How to Save $173,000 on Aged Care


Article by 

Rachel Lane

Rachel Lane from Aged Care Gurus shows you how

When it comes to residential aged care (what used to be called “nursing homes”) many people believe that if they don’t have any money, they won’t get in. Which is simply not true. You see, in residential aged care there are two groups: market price residents and low means residents. And the overwhelming majority of aged care homes need to keep a mix of each to receive government funding.

Market price residents, as the name suggests, pay the market price for their aged care accommodation. The aged care facility will advertise the price. You can pay any amount up to the advertised price, but not more than it. How you pay the price is up to you. You can choose to pay by daily payment, lump sum or a combination.

Low-means residents pay a contribution towards their accommodation based on their assets and income. The government “tops up” the amount the resident pays, up to a maximum of $59/day. Just like market price payers, low-means residents can choose to pay for their accommodation by a lump sum, a daily payment or a combination

But it’s important to know that as a low-means resident even though the amount you pay is based on your assets and income, doesn’t mean that it will be affordable. In fact, you can find that the amount you need to pay is more than the market price.

So what will you pay?

Well everyone in aged care needs to pay the basic daily fee, set at 85% of the Age Pension, currently $52.71 so that’s the starting point. Beyond that the means test will calculate a contribution to your accommodation costs based on 17.5% of your assets between $51,000 and $173,075 and 50% of your income above $28,101/ year for singles or $27,581 for members of a couple. The income threshold is based on the amount of income you can have to get the full age pension, so for most low means residents it is the asset test that affects them.

Now when it comes to the means assessment there are a few things to know. If you are a couple your assets and income are assessed jointly on a 50/50 basis, regardless of legal ownership. Your former home will be included in your aged care assets. This is up to a capped value of $173,075 unless a protected person lives there. A protected person includes your spouse or dependent child, a carer who has been living in the home for the last 2 years + and is eligible to receive an Australian Income Support Payment or a close relative who has been living in the home for the last 5 years + and is eligible to receive an Australian Income Support Payment.

Case Study saving on aged care costs


Let’s look at the example of Shirley. She receives the Full Age Pension, she has $95,000 of investments and $5,000 in personal assets. Shirley’s daughter lives in her home with her and qualifies as a protected person.

Shirley’s accommodation contribution under the income test is zero. Under the asset test her accommodation contribution is $23.56/day which is $8,575/year. Shirley can choose to pay her accommodation as a daily payment of $23.56 or she pay by a lump sum. Her lump sum is calculated using a government set interest rate, currently 4.04%, which gives her lump sum of $212,252.

For many low means residents aged care fees cause a lot of financial stress. The accommodation contribution on top of the basic fee means Shirley’s cost of aged care is $76/day.
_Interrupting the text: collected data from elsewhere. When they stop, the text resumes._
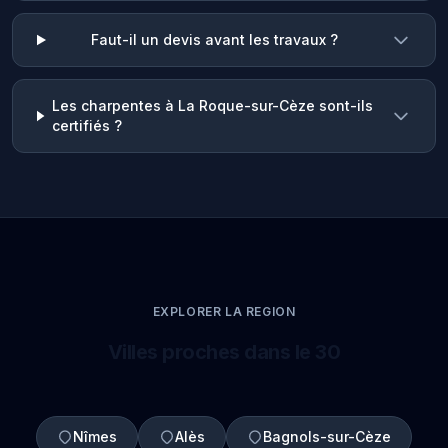
Faut-il un devis avant les travaux ?
Les charpentes à La Roque-sur-Cèze sont-ils
certifiés ?
EXPLORER LA REGION
Villes proches dans le 30
Nîmes
Alès
Bagnols-sur-Cèze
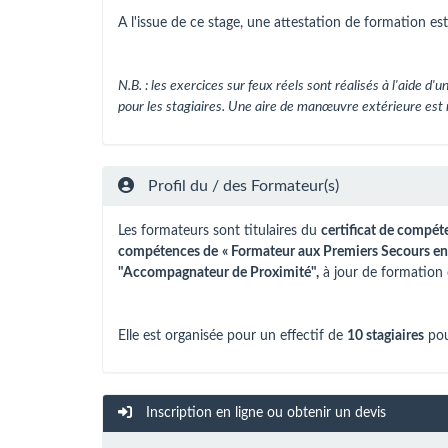
A l'issue de ce stage, une attestation de formation est 
N.B. :
les exercices sur feux réels sont réalisés à l'aide 
pour les stagiaires. Une aire de manœuvre extérieure est 
Profil du / des Formateur(s)
Les formateurs sont titulaires du
certificat de compét
compétences de
« Formateur aux Premiers Secours en
"Accompagnateur de Proximité",
à jour de formation 
Elle est organisée pour un effectif de
10 stagiaires
pou
Inscription en ligne ou obtenir un devis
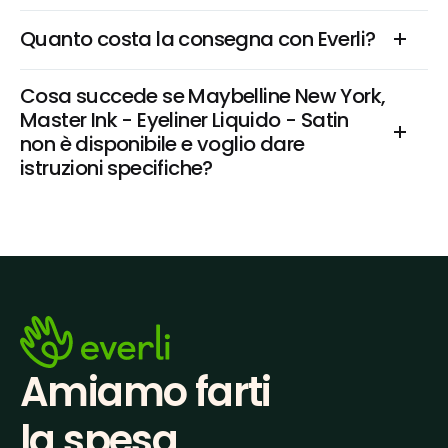
Quanto costa la consegna con Everli?
Cosa succede se Maybelline New York, 
Master Ink - Eyeliner Liquido - Satin 
non è disponibile e voglio dare 
istruzioni specifiche?
Amiamo farti
la spesa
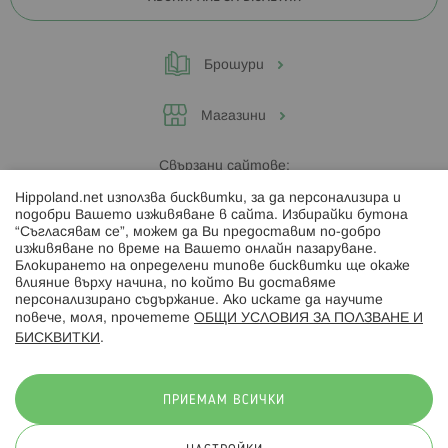
Брошури
Магазини
Свързани сайтове:
Hippoland.net използва бисквитки, за да персонализира и
Hippoland.ro
подобри Вашето изживяване в сайта. Избирайки бутона
“Съгласявам се”, можем да Ви предоставим по-добро
изживяване по време на Вашето онлайн пазаруване.
Последвайте ни:
Блокирането на определени типове бисквитки ще окаже
влияние върху начина, по който Ви доставяме
персонализирано съдържание. Ако искате да научите
повече, моля, прочетете
ОБЩИ УСЛОВИЯ ЗА ПОЛЗВАНЕ И
БИСКВИТКИ
.
Начини на плащане:
ПРИЕМАМ ВСИЧКИ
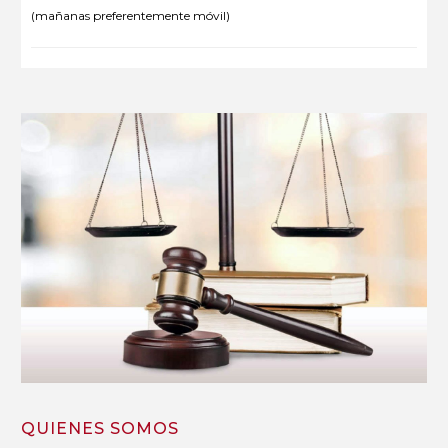
(mañanas preferentemente móvil)
QUIENES SOMOS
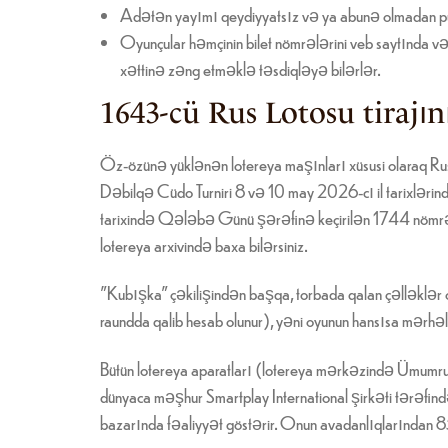
Adətən yayımı qeydiyyatsız və ya abunə olmadan pu
Oyunçular həmçinin bilet nömrələrini veb saytında 
xəttinə zəng etməklə təsdiqləyə bilərlər.
1643-cü Rus Lotosu tirajını
Öz-özünə yüklənən lotereya maşınları xüsusi olaraq Rus
Dəbilqə Cüdo Turniri 8 və 10 may 2026-cı il tarixləri
tarixində Qələbə Günü şərəfinə keçirilən 1744 nömrəli Ru
lotereya arxivində baxa bilərsiniz.
"Kubışka" çəkilişindən başqa, torbada qalan çəlləklər o
raundda qalib hesab olunur), yəni oyunun hansısa mərhəl
Bütün lotereya aparatları (lotereya mərkəzində Ümumrusiy
dünyaca məşhur Smartplay International şirkəti tərəfindən
bazarında fəaliyyət göstərir. Onun avadanlıqlarından 8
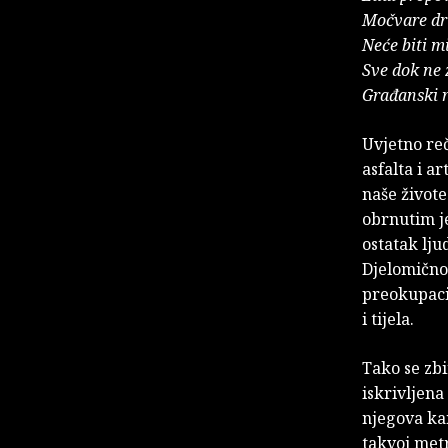
Močvare dr
Neće biti m
Sve dok ne
Građanski 
Uvjetno re
asfalta i a
naše živote
obrnutim je
ostatak lju
Djelomično 
preokupacij
i tijela.
Tako se zbi
iskrivljena 
njegova kan
takvoj metr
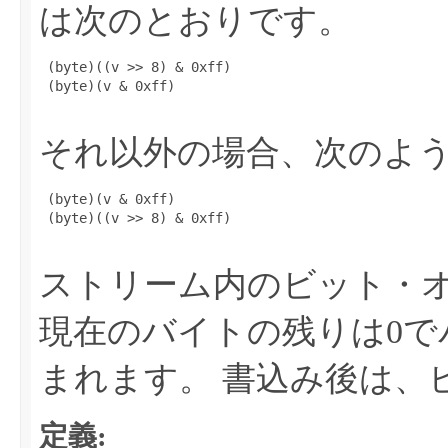
は次のとおりです。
This is almost $28,000/year and far more than her pension and other income. Paying a lump sum of $212,000 is likewise impossible. She could choose to pay by a combination. For example she may choose to pay $50,000 by lump sum. This would mean her daily payment would be $17.96 per day. This would reduce her cost of care to around $71/day which is $25,800/year and still more than she can afford. If Shirley pays a lump sum, she could choose to deduct her daily accommodation contribution from that amount. This would ease the pressure on her cash flow but reduce her lump sum to zero in around 13 years.

But if Shirley sought advice she may be able to reduce her assessable assets under the means test. This in turn would assist in making her aged care more affordable. Let’s say she sought advice and reduced her assessable assets by $40,000 – which could be through a combination of gifting, pre-paying funeral expenses and/or purchasing an income stream with an asset test exempt amount – Shirley’s accommodation contribution under the asset test would drop from $23.56/day to just $4.33/day and her equivalent lump sum would also reduce from $212,252 to $39,092.

Many low-means residents think that they can’t afford to get financial advice. Personally I think they can’t afford not to get it.